There isn’t an argument. We agree that

> Models DO do that.

and I haven’t challenged that this doesn’t sit comfortably with your opinions about the future. I believe that you feel that way, nobody is arguing that you don’t

rune-dev · 2026-05-10T11:23:19 1778412199

First off, It’s good to study all kinds of things isn’t it? Even if it’s not strictly practical.

Second, and more importantly these AI tools are EVERYWHERE right now. The effects of people using them for work can be seen throughout many industries and workplaces.

So I think studying how these models perform in the vast majority of use cases is not only a good idea, but it’s actually really important.

Even if you’re strictly pro-AI and believe it is the future, a study like this can help you explain to laymen why they need the harnesses you’re so in support of.

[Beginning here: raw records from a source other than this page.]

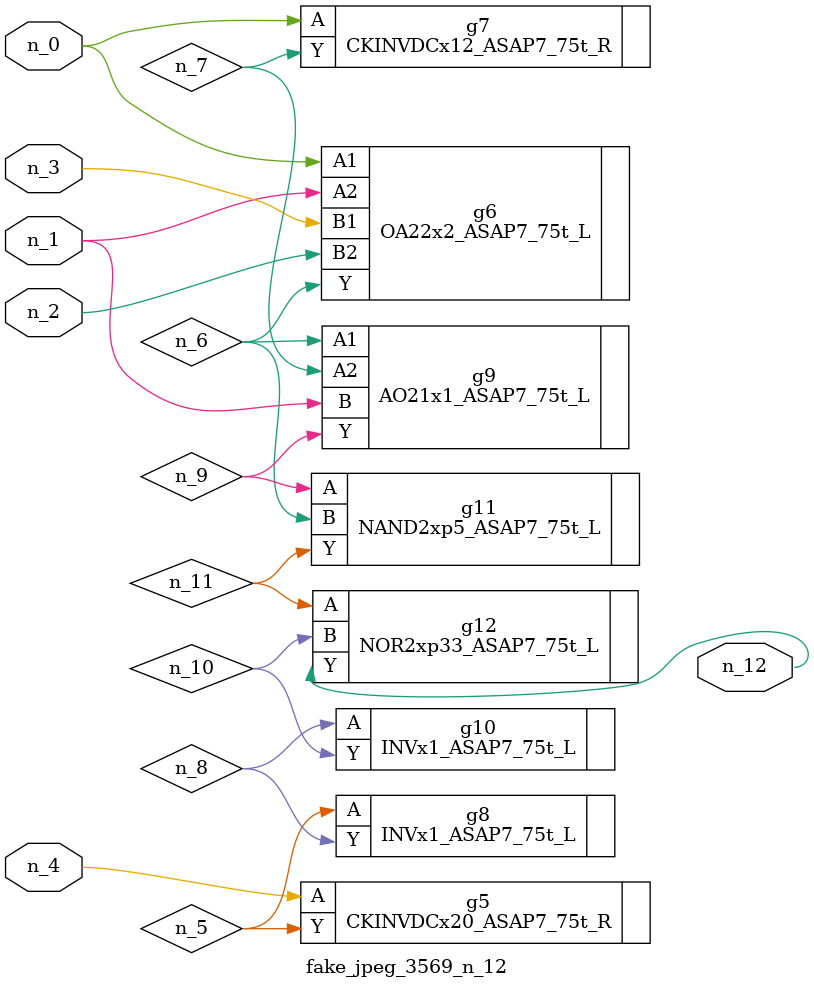
<source format=v>
module fake_jpeg_3569_n_12 (n_3, n_2, n_1, n_0, n_4, n_12);

input n_3;
input n_2;
input n_1;
input n_0;
input n_4;

output n_12;

wire n_11;
wire n_10;
wire n_8;
wire n_9;
wire n_6;
wire n_5;
wire n_7;

CKINVDCx20_ASAP7_75t_R g5 ( 
.A(n_4),
.Y(n_5)
);

OA22x2_ASAP7_75t_L g6 ( 
.A1(n_0),
.A2(n_1),
.B1(n_3),
.B2(n_2),
.Y(n_6)
);

CKINVDCx12_ASAP7_75t_R g7 ( 
.A(n_0),
.Y(n_7)
);

INVx1_ASAP7_75t_L g8 ( 
.A(n_5),
.Y(n_8)
);

INVx1_ASAP7_75t_L g10 ( 
.A(n_8),
.Y(n_10)
);

AO21x1_ASAP7_75t_L g9 ( 
.A1(n_6),
.A2(n_7),
.B(n_1),
.Y(n_9)
);

NAND2xp5_ASAP7_75t_L g11 ( 
.A(n_9),
.B(n_6),
.Y(n_11)
);

NOR2xp33_ASAP7_75t_L g12 ( 
.A(n_11),
.B(n_10),
.Y(n_12)
);


endmodule
</source>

threethirtytwo · 2026-05-10T21:40:47 1778449247

> First off, It’s good to study all kinds of things isn’t it? Even if it’s not strictly practical.

Course it is. But the conclusion everyone is coming to is that LLMs are garbage and can’t be used because of 25 percent degradation which is not in line with reality.

> Second, and more importantly these AI tools are EVERYWHERE right now. The effects of people using them for work can be seen throughout many industries and workplaces.

At 25 percent degradation these tools would not be everywhere. They are everywhere because it’s not actually used that way.

> So I think studying how these models perform in the vast majority of use cases is not only a good idea, but it’s actually really important.

I have less of a problem with this study and more about the interpretation of this study.

> Even if you’re strictly pro-AI and believe it is the future, a study like this can help you explain to laymen why they need the harnesses you’re so in support of.

I’m not pro-AI. I’m anti AI. I fucking hate fucking AI.

What I’m angry at is this delusional denial of reality. This experiment is very obviously not accurate yet people are using this study as a headliner to promote an anti AI agenda.

I don’t like AI but that’s different for lying to myself or trying to say AI sucks at something when it is in fact superior then us in this respect.